`gnuplot` includes a few general-purpose routines for interpolation and approximation of data; these are grouped under the smooth option. More sophisticated data processing may be performed by preprocessing the data externally or by using fit with an appropriate model.

Syntax:

smooth {unique | frequency | cumulative | kdensity | csplines | acsplines | bezier | sbezier}

`unique`, `frequency`, and `cumulative` plot the data after making them monotonic. Each of the other routines uses the data to determine the coefficients of a continuous curve between the endpoints of the data. This curve is then plotted in the same manner as a function, that is, by finding its value at uniform intervals along the abscissa (see samples) and connecting these points with straight line segments (if a line style is chosen).

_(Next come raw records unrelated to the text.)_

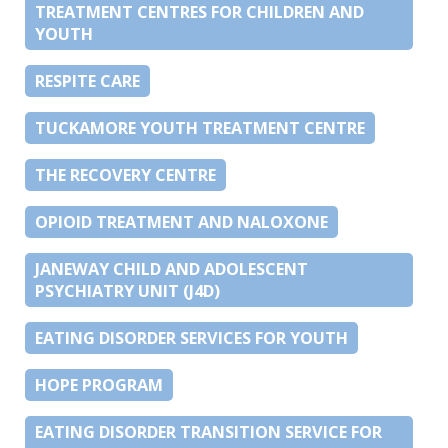
TREATMENT CENTRES FOR CHILDREN AND
YOUTH
RESPITE CARE
TUCKAMORE YOUTH TREATMENT CENTRE
THE RECOVERY CENTRE
OPIOID TREATMENT AND NALOXONE
JANEWAY CHILD AND ADOLESCENT
PSYCHIATRY UNIT (J4D)
EATING DISORDER SERVICES FOR YOUTH
HOPE PROGRAM
EATING DISORDER TRANSITION SERVICE FOR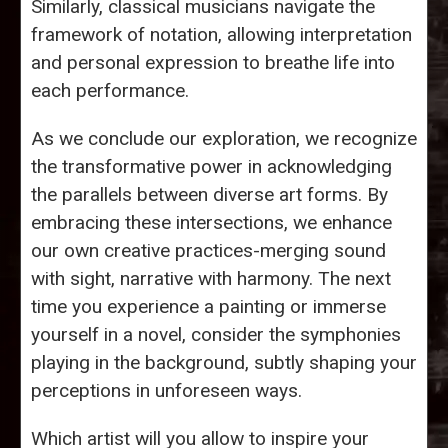
Similarly, classical musicians navigate the
framework of notation, allowing interpretation
and personal expression to breathe life into
each performance.
As we conclude our exploration, we recognize
the transformative power in acknowledging
the parallels between diverse art forms. By
embracing these intersections, we enhance
our own creative practices-merging sound
with sight, narrative with harmony. The next
time you experience a painting or immerse
yourself in a novel, consider the symphonies
playing in the background, subtly shaping your
perceptions in unforeseen ways.
Which artist will you allow to inspire your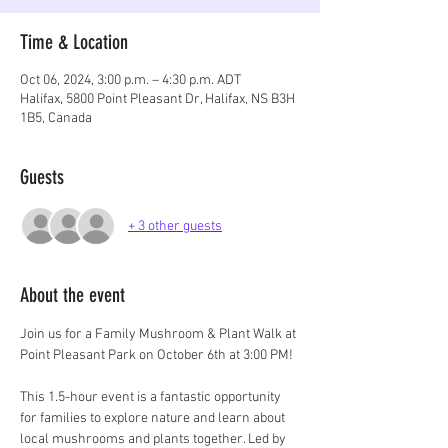
Time & Location
Oct 06, 2024, 3:00 p.m. – 4:30 p.m. ADT
Halifax, 5800 Point Pleasant Dr, Halifax, NS B3H
1B5, Canada
Guests
+ 3 other guests
About the event
Join us for a Family Mushroom & Plant Walk at 
Point Pleasant Park on October 6th at 3:00 PM!
This 1.5-hour event is a fantastic opportunity 
for families to explore nature and learn about 
local mushrooms and plants together. Led by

If autoscale is in effect, the ranges will be computed such that the plotted curve lies within the borders of the graph.

If autoscale is not in effect, and the smooth option is either `acspline` or `cspline`, the sampling of the generated curve is done across the intersection of the x range covered by the input data and the fixed abscissa range as defined by xrange.

If too few points are available to allow the selected option to be applied, an error message is produced. The minimum number is one for `unique` and `frequency`, four for `acsplines`, and three for the others.

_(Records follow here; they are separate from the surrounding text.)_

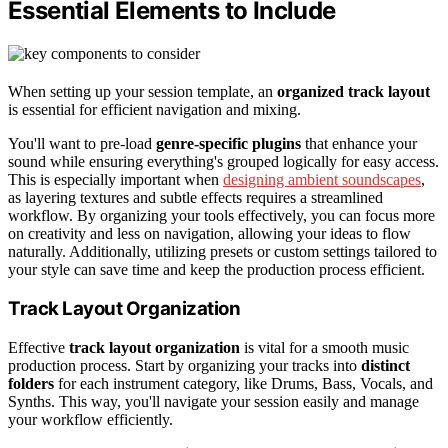
Essential Elements to Include
When setting up your session template, an
organized track layout
is essential for efficient navigation and mixing.
You'll want to pre-load
genre-specific plugins
that enhance your
sound while ensuring everything's grouped logically for easy access.
This is especially important when
designing ambient soundscapes
,
as layering textures and subtle effects requires a streamlined
workflow. By organizing your tools effectively, you can focus more
on creativity and less on navigation, allowing your ideas to flow
naturally. Additionally, utilizing presets or custom settings tailored to
your style can save time and keep the production process efficient.
Track Layout Organization
Effective
track layout organization
is vital for a smooth music
production process. Start by organizing your tracks into
distinct
folders
for each instrument category, like Drums, Bass, Vocals, and
Synths. This way, you'll navigate your session easily and manage
your workflow efficiently.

The smooth options have no effect on function plots.

— ACSPLINES —

The `acsplines` option approximates the data with a "natural smoothing spline". After the data are made monotonic in x (see `smooth unique`), a curve is piecewise constructed from segments of cubic polynomials whose coefficients are found by the weighting the data points; the weights are taken from the third column in the data file. That default can be modified by the third entry in the using list, e.g.,

plot 'data-file' using 1:2:(1.0) smooth acsplines

Qualitatively, the absolute magnitude of the weights determines the number of segments used to construct the curve. If the weights are large, the effect of each datum is large and the curve approaches that produced by connecting consecutive points with natural cubic splines. If the weights are small, the curve is composed of fewer segments and thus is smoother; the limiting case is the single segment produced by a weighted linear least squares fit to all the data. The smoothing weight can be expressed in terms of errors as a statistical weight for a point divided by a "smoothing factor" for the curve so that (standard) errors in the file can be used as smoothing weights.

Example:

sw(x,S)=1/(x*x*S) plot 'data_file' using 1:2:(sw($3,100)) smooth acsplines

— BEZIER —

The `bezier` option approximates the data with a Bezier curve of degree n (the number of data points) that connects the endpoints.

— CSPLINES —

The `csplines` option connects consecutive points by natural cubic splines after rendering the data monotonic (see `smooth unique`).

— SBEZIER —

The `sbezier` option first renders the data monotonic (`unique`) and then applies the `bezier` algorithm.

— UNIQUE —

The `unique` option makes the data monotonic in x; points with the same x-value are replaced by a single point having the average y-value. The resulting points are then connected by straight line segments.

— FREQUENCY —

The `frequency` option makes the data monotonic in x; points with the same x-value are replaced by a single point having the summed y-values. The resulting points are then connected by straight line segments. See also smooth.dem

— CUMULATIVE —

The `cumulative` option makes the data monotonic in x; points with the same x-value are replaced by a single point containing the cumulative sum of y-values of all data points with lower x-values (i.e. to the left of the current data point). This can be used to obtain a cumulative distribution function from data. See also smooth.dem

— KDENSITY —

The `kdensity` option is a way to plot a kernel density estimate (which is a smooth histogram) for a random collection of points, using Gaussian kernels. A Gaussian is placed at the location of each point in the first column and the sum of all these Gaussians is plotted as a function. The value in the second column is taken as weight of the Gaussian. (To obtain a normalized histogram, this should be 1/number-of-points). The value of the third column, if supplied, is taken as the bandwidth for the kernels. If only two columns have been specified, or if the value of the third column is zero or less, gnuplot calculates the bandwidth which would be optimal if the input data was normally distributed. (This will usually be a very conservative, i.e. broad bandwidth.)